By JOHN MCKAY, Canadian Press, September 21st 2000.

Eight years ago they were shunned by the City of Toronto, but the Barenaked Ladies were finally handed the key to the city Thursday.

Deputy mayor Case Ootes gave the key to the pop band, which originated in suburban Scarborough, and called the Ladies "great ambassadors." Back in 1992, the mayor at the time, June Rowlands, banned the group from playing in Nathan Phillips Square. She said the name Barenaked Ladies "objectified women."

The band, which has just launched its new album Maroon, played a free concert for appreciative fans.

As for what happened in '92, that seems to be water under the bridge.
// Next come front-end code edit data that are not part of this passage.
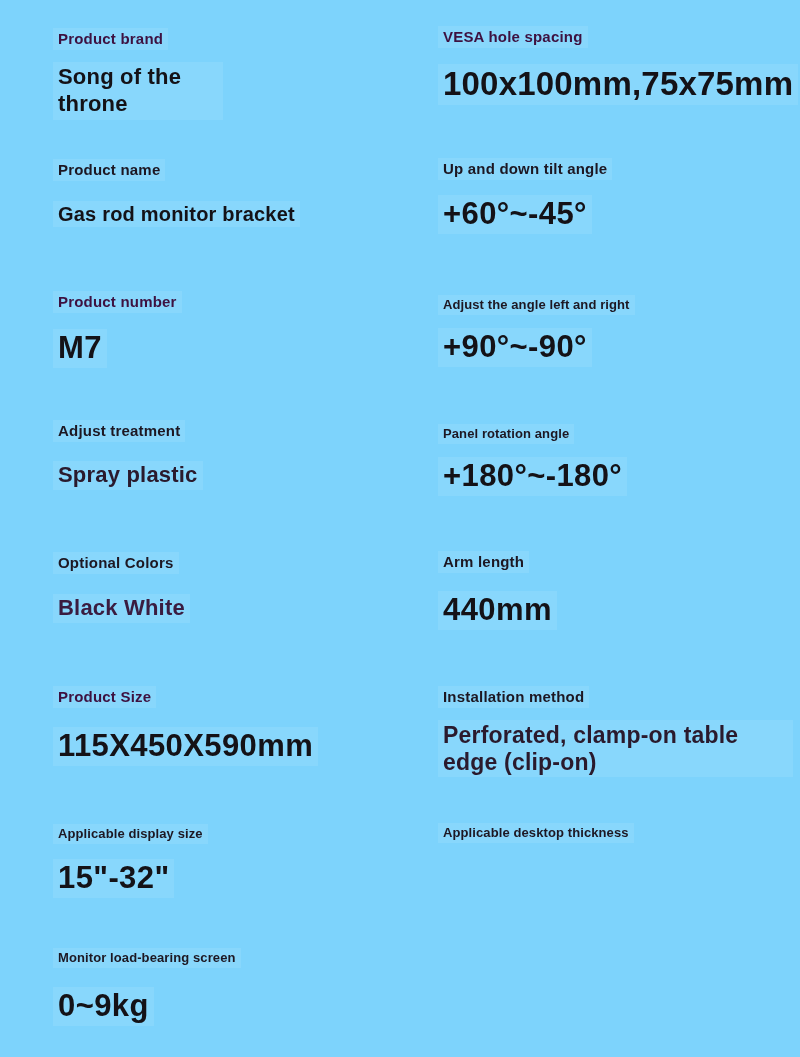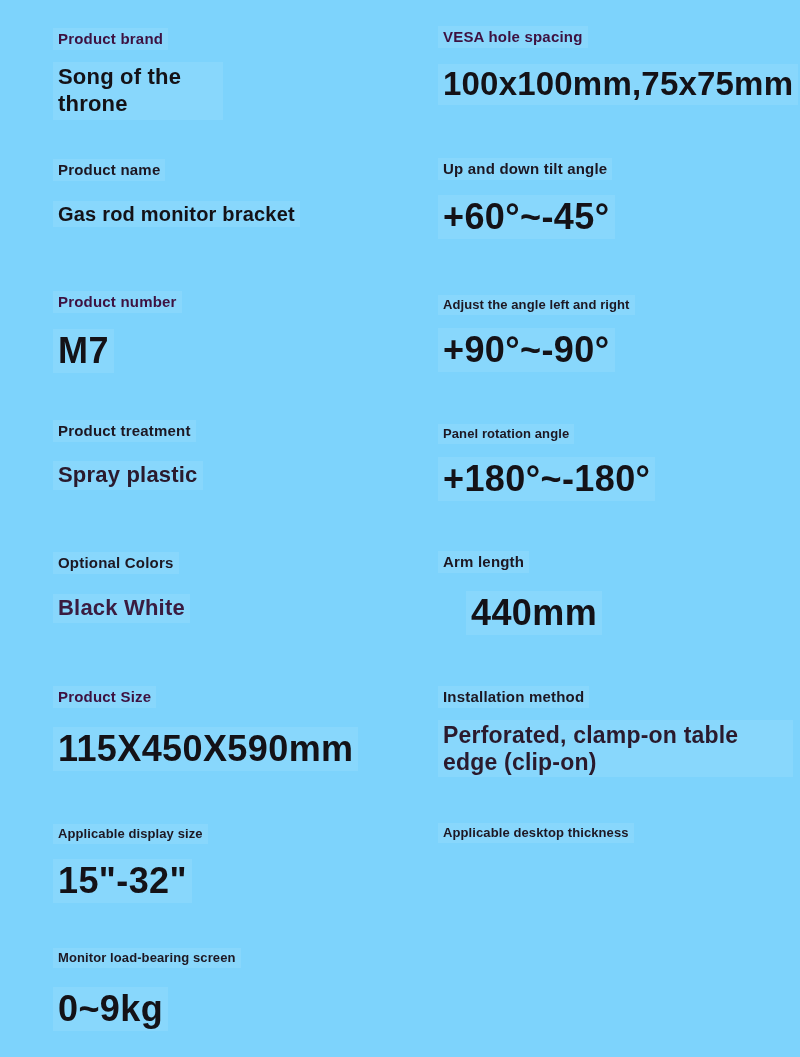--- a/index.html
+++ b/index.html
@@ -33,7 +33,7 @@
   .label.sm { font-size: 13px; letter-spacing: 0.1px; }
   .value {
     font-weight: bold;
-    font-size: 36px;
+    font-size: 31px;
     line-height: 1.12;
     color: #141217;
     letter-spacing: 0.4px;

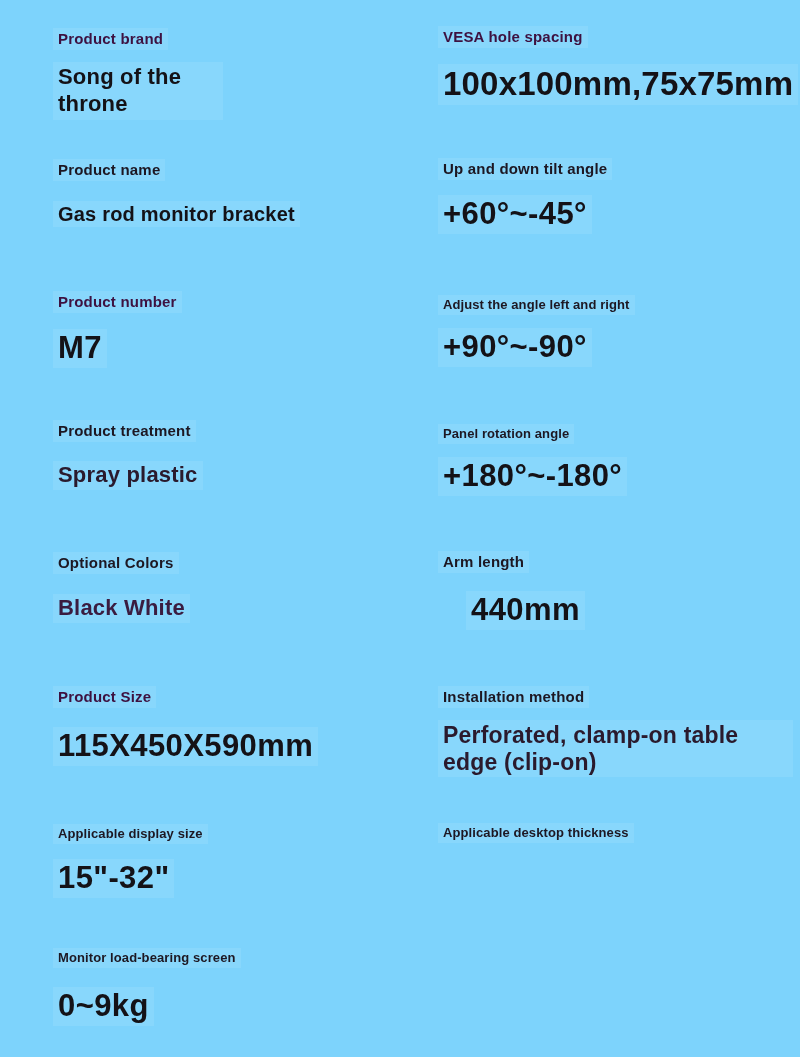--- a/index.html
+++ b/index.html
@@ -78,7 +78,7 @@
   </div>
 
   <div class="spec-item" style="left:58px; top:422px;">
-    <div class="label">Product treatment</div>
+    <div class="label">Adjust treatment</div>
   </div>
   <div class="spec-item" style="left:58px; top:463px;">
     <div class="value md tint">Spray plastic</div>

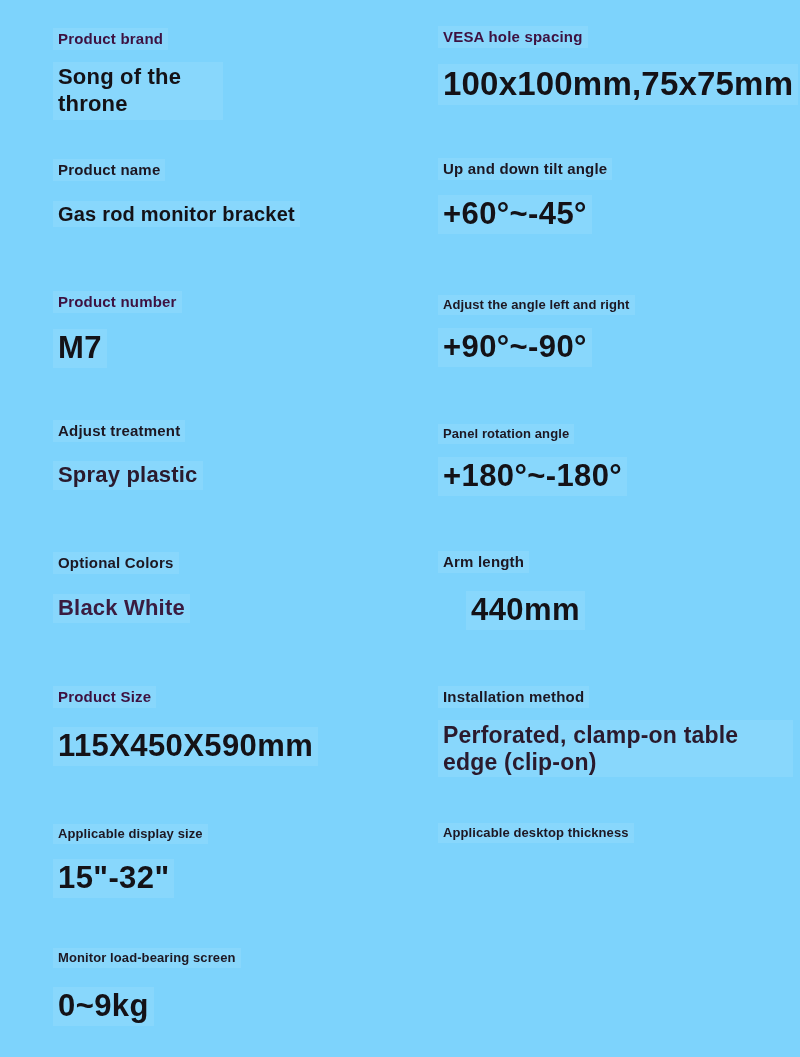--- a/index.html
+++ b/index.html
@@ -143,7 +143,7 @@
   <div class="spec-item" style="left:443px; top:553px;">
     <div class="label">Arm length</div>
   </div>
-  <div class="spec-item" style="left:443px; top:593px;margin-left:28px;">
+  <div class="spec-item" style="left:443px; top:593px;">
     <div class="value">440mm</div>
   </div>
"I don't think we ever held any grudge," said band member Ed Robertson. "We didn't come back to rub anything in anybody's face."

Fellow band member Steve Page said that at the time, the group was embarrassed by the controversy.

But he acknowledges now — with the benefit of hindsight — that the publicity actually did them some good.

"At the time we were really embarrassed and didn't think of it that way (that the publicity would help)," he said. "We thought it was kind of too crass to think about. But in retrospect, it really did do a lot of good for us."

They never imagined the name, which Robertson said he and Page came up with at a Bob Dylan concert, would carry them to such great heights.

"We were bored and we thought it would be a good band name," said Robertson.

Added Page: "We thought it was kind of funny, and we never thought we were going to be a real band so we never thought we were going to have to deal with it."

The band was extremely popular in Canada in the early 1990s, then encountered something of a slump in sales here as they went on to achieve great fame and a No. 1 hit in the United States with the song One Week.

But Canadian fans seem to be embracing them again.

"It's nice to be experiencing kind of a party vibe at home," said Robertson.

"For a number of years we've been seeing real incredible success south of the border. It's been a bit of a lunchbag letdown when we come back home, so to see Toronto partying with us is really great."

Their U.S. tour to support Maroon begins Friday, and they'll be touring Canada in February and March, they said.